Ringnes, Norway's largest brewer, the Guangzhou Metro Corporation with two million-plus passengers daily and the Netherlands Railways, one of the busier national train networks in Europe, have all tapped IBM to help keep track of their inventory and get where it needs to be.

The three projects were announced today and yesterday beginning with the work for Ringnes in Oslo.

Ringnes, a subsidiary of the Carlsberg Group, delivers almost half a billion liters of beer, soft drinks and bottled water throughout Norway each year. It enlisted IBM to help modernize its inventory tracking and management across the delivery cycle from the time that container trucks are loaded and leave the plant to their return with the empties.

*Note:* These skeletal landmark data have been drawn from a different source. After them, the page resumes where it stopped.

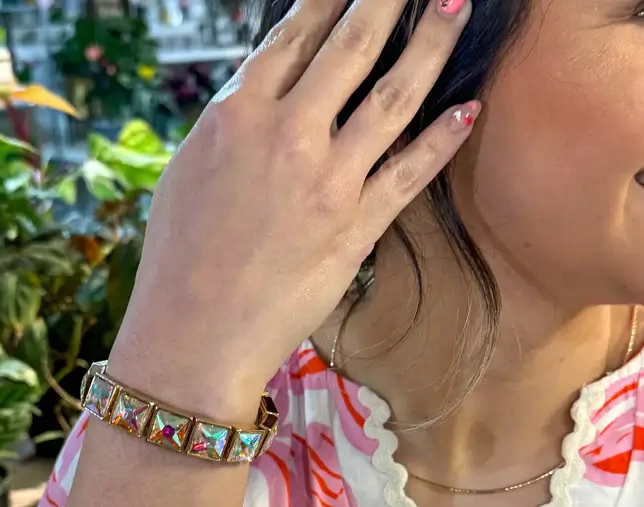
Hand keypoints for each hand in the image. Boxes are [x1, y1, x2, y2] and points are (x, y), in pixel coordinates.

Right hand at [114, 0, 475, 408]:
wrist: (193, 334)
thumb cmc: (178, 260)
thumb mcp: (189, 171)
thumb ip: (234, 124)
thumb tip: (266, 92)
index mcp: (235, 115)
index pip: (293, 36)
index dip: (327, 0)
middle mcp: (286, 135)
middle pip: (351, 47)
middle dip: (385, 1)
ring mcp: (326, 181)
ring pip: (393, 96)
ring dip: (431, 45)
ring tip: (455, 7)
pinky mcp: (355, 229)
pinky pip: (409, 174)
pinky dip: (443, 139)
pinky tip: (469, 110)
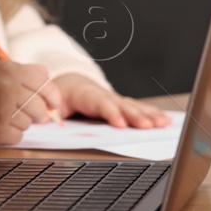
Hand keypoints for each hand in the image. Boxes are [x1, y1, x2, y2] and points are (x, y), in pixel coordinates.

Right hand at [0, 59, 58, 143]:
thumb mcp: (4, 69)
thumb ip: (31, 72)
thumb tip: (50, 83)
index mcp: (11, 72)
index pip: (46, 86)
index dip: (53, 97)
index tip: (53, 104)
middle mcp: (6, 90)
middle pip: (40, 108)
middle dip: (36, 112)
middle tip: (22, 109)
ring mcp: (0, 112)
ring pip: (29, 123)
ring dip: (21, 121)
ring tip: (5, 114)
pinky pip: (18, 136)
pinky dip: (11, 133)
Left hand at [52, 74, 170, 127]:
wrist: (68, 84)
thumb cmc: (59, 96)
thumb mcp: (49, 103)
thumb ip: (49, 112)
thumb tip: (45, 120)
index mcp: (83, 94)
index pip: (98, 103)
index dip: (110, 112)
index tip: (119, 124)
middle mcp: (102, 95)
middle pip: (120, 105)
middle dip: (134, 116)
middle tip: (147, 126)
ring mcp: (114, 100)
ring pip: (132, 106)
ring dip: (148, 115)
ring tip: (162, 123)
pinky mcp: (121, 106)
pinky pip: (138, 109)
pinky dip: (152, 114)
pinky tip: (165, 120)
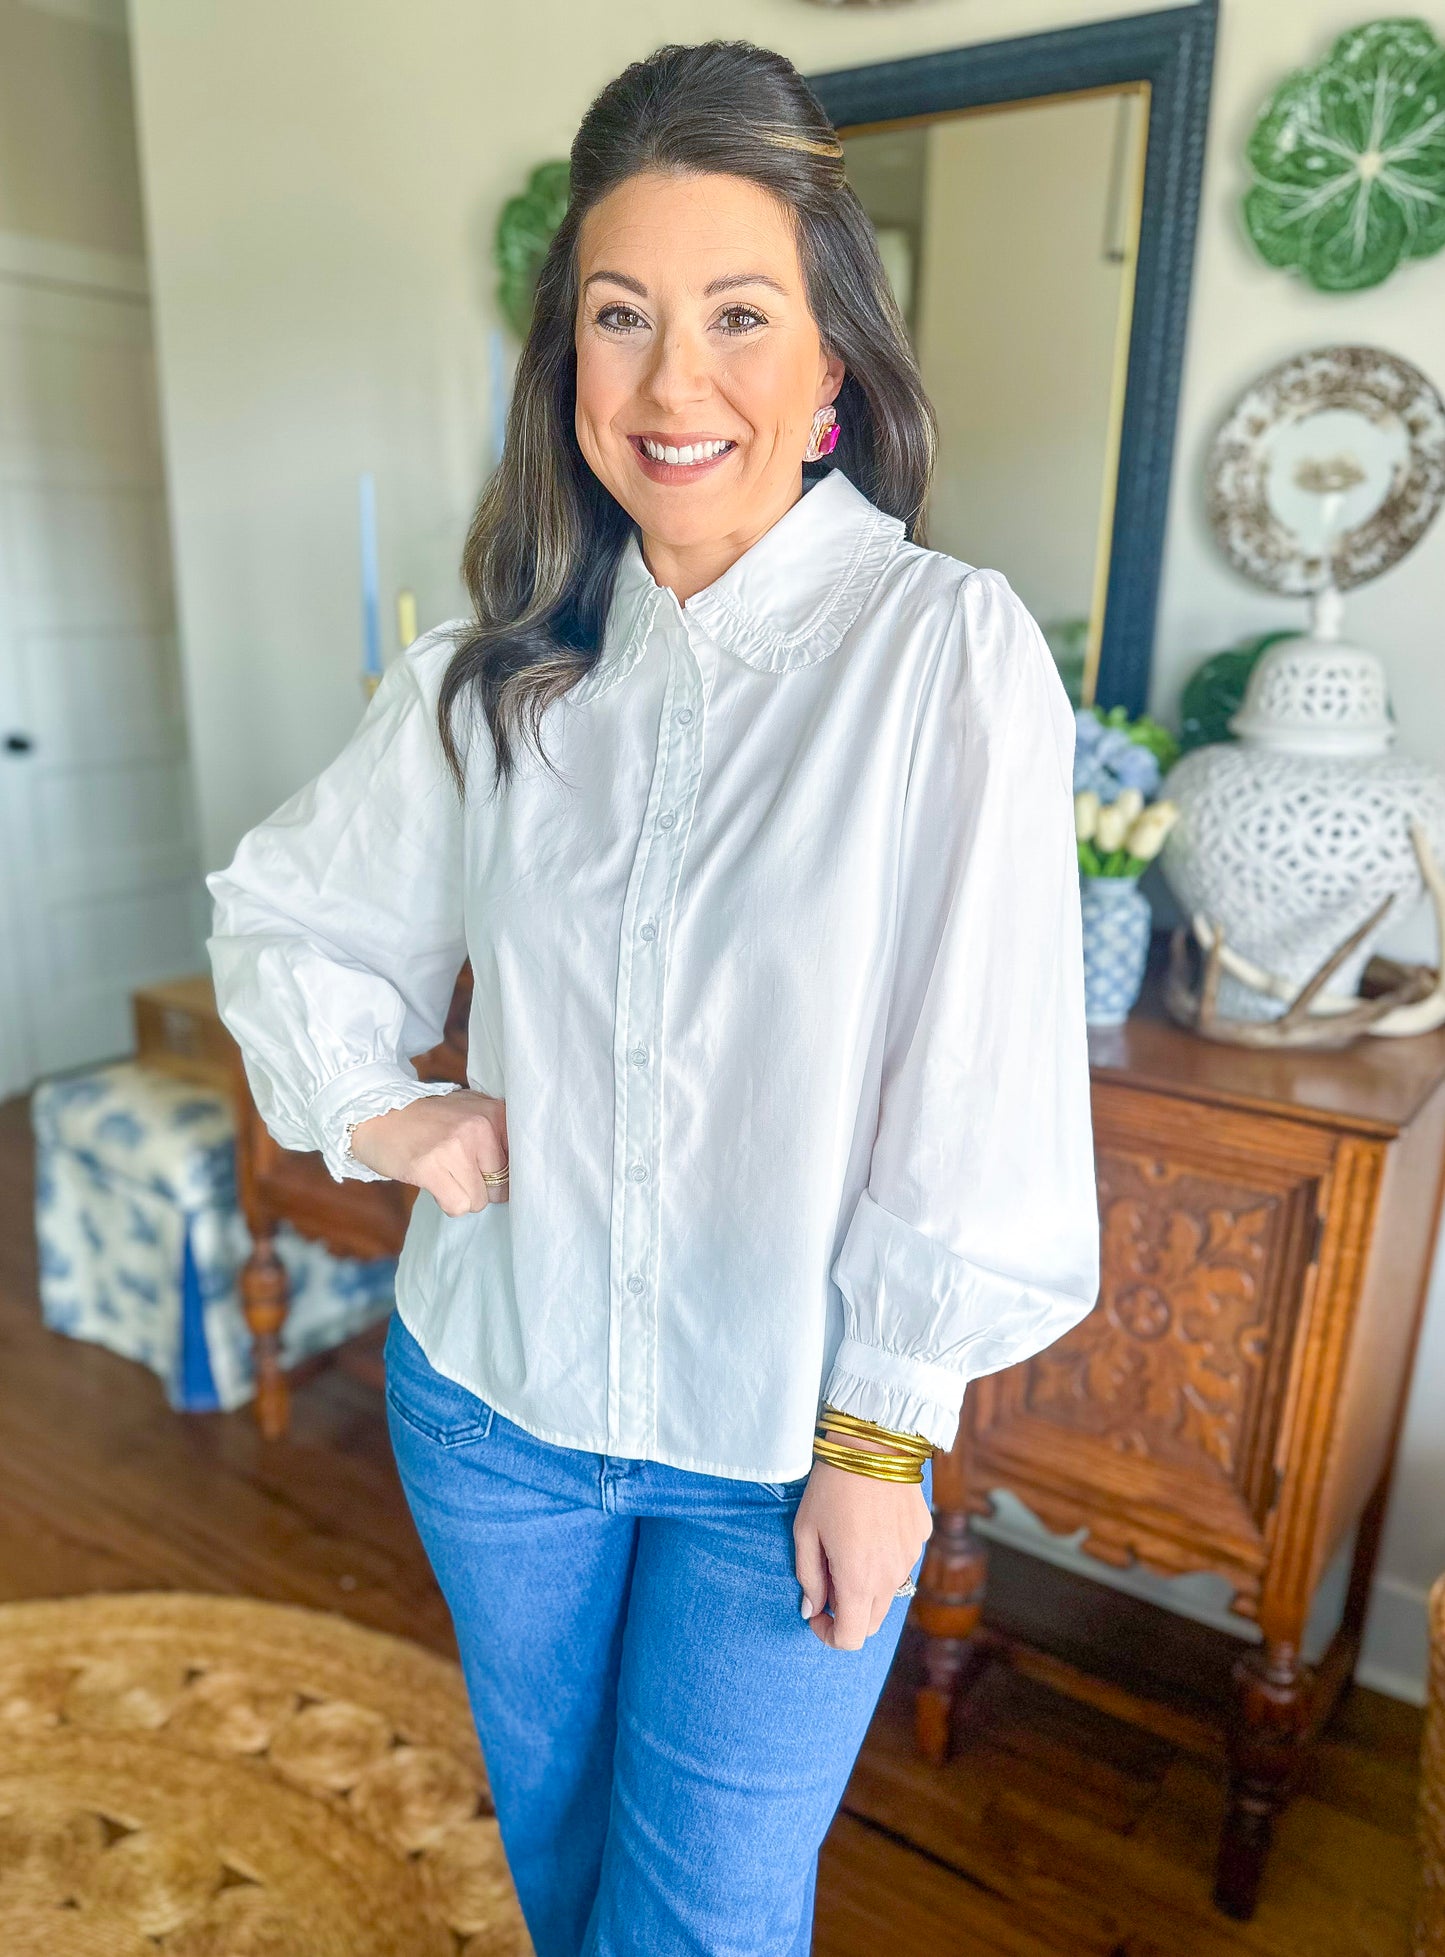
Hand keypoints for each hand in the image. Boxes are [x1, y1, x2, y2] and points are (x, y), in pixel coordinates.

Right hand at [348, 1091, 508, 1216]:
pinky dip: (446, 1202)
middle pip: (501, 1187)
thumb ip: (496, 1133)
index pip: (520, 1164)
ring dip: (461, 1196)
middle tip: (456, 1171)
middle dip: (481, 1188)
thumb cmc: (428, 1118)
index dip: (502, 1176)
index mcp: (494, 1112)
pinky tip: (433, 1182)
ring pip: (479, 1201)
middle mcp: (479, 1126)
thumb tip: (523, 1174)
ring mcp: (455, 1146)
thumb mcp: (469, 1110)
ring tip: (443, 1174)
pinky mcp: (430, 1167)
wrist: (377, 1112)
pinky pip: (457, 1206)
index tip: (485, 1172)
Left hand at [793, 1432, 932, 1649]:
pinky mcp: (921, 1536)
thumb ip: (809, 1576)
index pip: (850, 1638)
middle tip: (828, 1581)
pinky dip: (885, 1558)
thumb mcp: (806, 1530)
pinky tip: (872, 1525)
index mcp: (859, 1581)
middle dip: (848, 1614)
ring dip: (868, 1585)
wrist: (874, 1443)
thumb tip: (812, 1609)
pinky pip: (902, 1561)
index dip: (829, 1635)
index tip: (816, 1614)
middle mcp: (890, 1577)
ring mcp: (911, 1557)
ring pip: (889, 1591)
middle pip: (872, 1622)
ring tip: (849, 1545)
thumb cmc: (831, 1486)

The brewer generally has 200 trucks on the road and had tracked them manually connected only by sight or by phone. The firm now uses IBM sensor technology -- radio-frequency identification technology -- to tag and track every container, its contents and its progress along its route.

In China today, IBM announced that GZ Metro wants the tech firm to make the rapid transit system smart, environmentally friendly and digital. GZ Metro, which uses multiple software applications, wants IBM to deliver an IT platform to manage all the railway systems' software, services and physical assets -- tracks, carriages, advertising spots and train station shops.

The system's assets are currently worth about $2.9 billion, and the platform will be key in GZ Metro's plan to expand the system, an estimated $1.76 billion project. That expansion would bring the current four lines to nine and double the daily passenger capacity, bringing it to 4 million.

In Europe, the Netherlands Railways and IBM announced that use of IBM technology enabled the nationalized system to improve operating efficiency by as much as 6 percent, which produced a cost savings of more than EUR 20 million annually. The railway company also improved in on-time performance.

Netherlands Railways manages more than 4,800 trains daily through a network of 2,100 kilometers that include 279 stations.